Sementara itu sebanyak 8 persen menyatakan bersedia tetapi ada sebagian subsidi dari pemerintah dalam mengakses vaksin. Sebanyak 22 persen menyatakan bersedia divaksin dengan harga yang sesuai dengan kemampuan dan dua persen lain bersedia divaksin berapun harga yang ditetapkan.
“Resistensi masyarakat terhadap vaksinasi semakin tinggi pada kelompok masyarakat dengan ekonomi bawah. Menariknya, keragu-raguan dalam vaksinasi justru ditunjukkan pada kelompok masyarakat dengan ekonomi atas. Pertimbangan ini tentu tidak semata-mata berbicara masalah ekonomi saja, namun juga pada aspek teknis medis serta politik,” tutur Bestian.

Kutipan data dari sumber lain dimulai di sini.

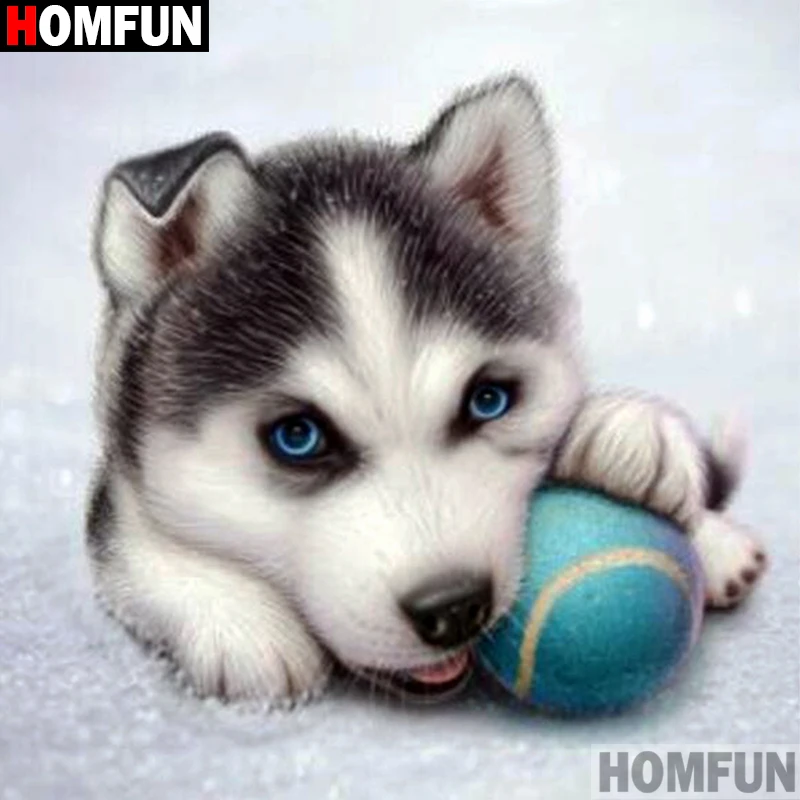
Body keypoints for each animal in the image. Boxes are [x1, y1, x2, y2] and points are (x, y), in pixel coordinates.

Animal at [87, 75, 766, 702]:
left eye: (488, 400)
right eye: (297, 437)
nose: (454, 608)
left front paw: (629, 430)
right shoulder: (115, 499)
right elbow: (132, 549)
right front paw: (242, 620)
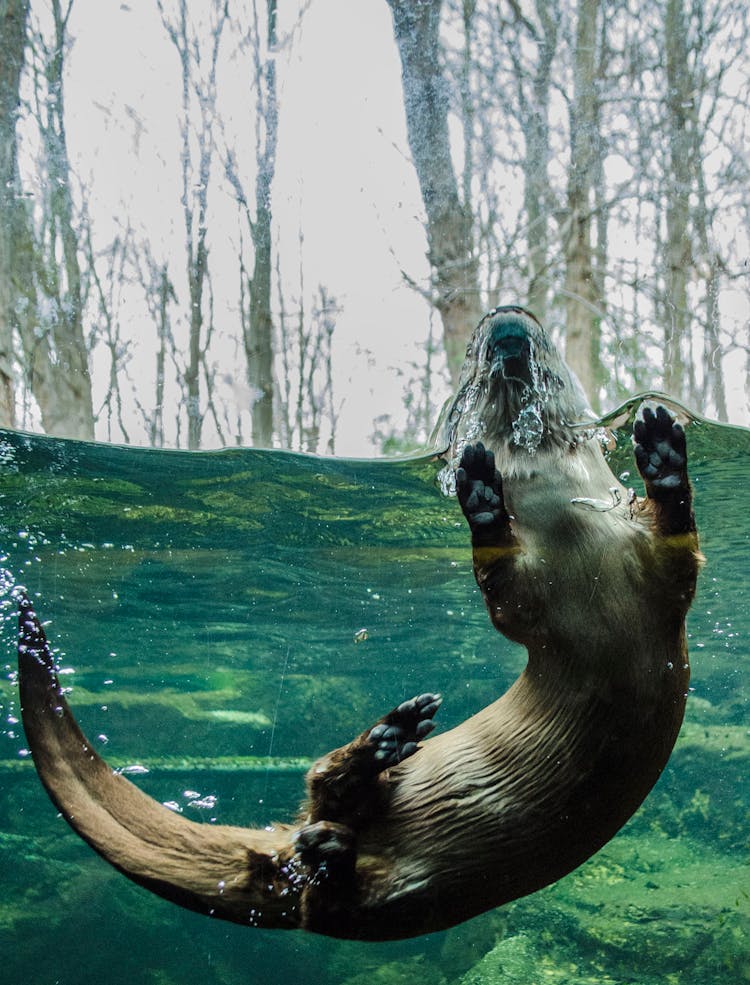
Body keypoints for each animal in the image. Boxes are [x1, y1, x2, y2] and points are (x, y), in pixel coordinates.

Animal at [14, 306, 704, 936]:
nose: (508, 315)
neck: (574, 535)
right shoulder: (530, 597)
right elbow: (502, 591)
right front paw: (479, 493)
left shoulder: (653, 575)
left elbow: (682, 546)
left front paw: (663, 448)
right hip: (374, 897)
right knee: (321, 867)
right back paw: (371, 761)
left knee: (328, 885)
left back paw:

Terkait dengan penerimaan dan penolakan terhadap vaksin Covid-19, resistensi terhadap vaksin produksi China cenderung tinggi pada masyarakat dari kalangan ekonomi bawah dan atas. Di lain sisi, penerimaan atau akseptasi terhadap vaksin produksi Indonesia ditemukan pada semua kelompok ekonomi masyarakat, terutama paling tinggi pada masyarakat kelompok ekonomi atas.
“Pada skenario keberhasilan dalam menghadapi pandemi Covid-19, sepanjang pemerintah ataupun negara mampu menguasai berbagai aspek serta dimensi dalam pengendalian pandemi, keberhasilan bisa didapatkan. Itu tentu tidak hanya pada upaya pengedalian di aspek medis daja,melainkan juga ekonomi dan politik vaksin,” kata Bestian.